My arms eventually healed, which was fortunate because wishing someone a happy birthday today requires typing. But not much more than that. You enter a username and password on a social networking website, and the website reminds you of your friends’ birthdays. Click on their name, type “Happy Birthday” in the field, press return, and you’re done, your birthday wish slotted atop all the birthday wishes that came before. For a while I tried to add variety to my birthday wish by adding “Hope you have an awesome day,” but then one day I did that with two people who had the same birthday, and I got caught and it was awkward. At least I didn’t punch them.

The other day was the birthday of a good friend that I had not seen in a while. I could have posted a “Happy Birthday” on his profile page, but it felt so impersonal. I wanted to do something really special.
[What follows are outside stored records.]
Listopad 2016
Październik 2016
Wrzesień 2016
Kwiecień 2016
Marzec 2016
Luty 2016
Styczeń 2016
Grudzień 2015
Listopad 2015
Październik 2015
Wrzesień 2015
So I texted him instead.

Happy birthday to my wife, who tolerates all this blogging, and who I think is expecting more than a text.

Thanks to Adam Foley for the topic.

Remember When People Passed Notes in Class?

Remember when people passed notes in class?

I do.

In third grade I conspired with some classmates to make another classmate believe he was being stalked by a ghost. I wrote notes in a squiggly lettering that said things like “Your parents don’t love you” and “Courdoroy pants are in your future.” We would leave the notes on his chair when he got up to sharpen his pencil. He was looking worried by the second note. I was pleased at how smoothly the plan was going. When lunchtime approached and we were forming two gender-based lines, a classmate and co-conspirator put his hand on my shoulder and said, “It’s over.  He knows.”

“He knows? Who told him?” I was ready to kill this person who had the temerity to ruin my plan.  But it turned out to be a kid who was much larger than I, and I decided that for the sake of everyone’s education I would not press the matter further.

When I was fourth grade I passed a note to a nearby classmate named Charles, saying “Charles is a big oaf.” Señora Goldfarb, our Spanish teacher, caught me and made me write it in Spanish a thousand times. After a few hundred I started getting tired and making mistakes, and as punishment I was not permitted to participate in the Cinco de Mayo celebration, where every student was responsible for making his parents buy an authentic Spanish dish for the class.

In high school there was a girl named Gretchen who passed notes by folding them into the little triangle, which everyone called a football.  She would flick the football in the direction of her intended audience. Gretchen had bad aim and a few times the note landed near Mr. Mauser, our math teacher.  Whenever this happened Mr. Mauser would pick up the football and ask who it belonged to, and when Gretchen confessed he would ask her whether the football formed an isoceles or equilateral triangle.  If she was right she got the football flicked back to her.  If she was wrong he opened the note and read it. Gretchen soon became the go-to sophomore on triangles.

I don’t know whether today’s students still pass notes, but I’m sure many are electing to text their cruel missives.  No teachers to avoid, and no fellow students to recruit.  No one would know if you were passing a note or checking your stock portfolio.  Until someone accidentally texted the teacher.

Thanks to Toni Calabrese for the topic.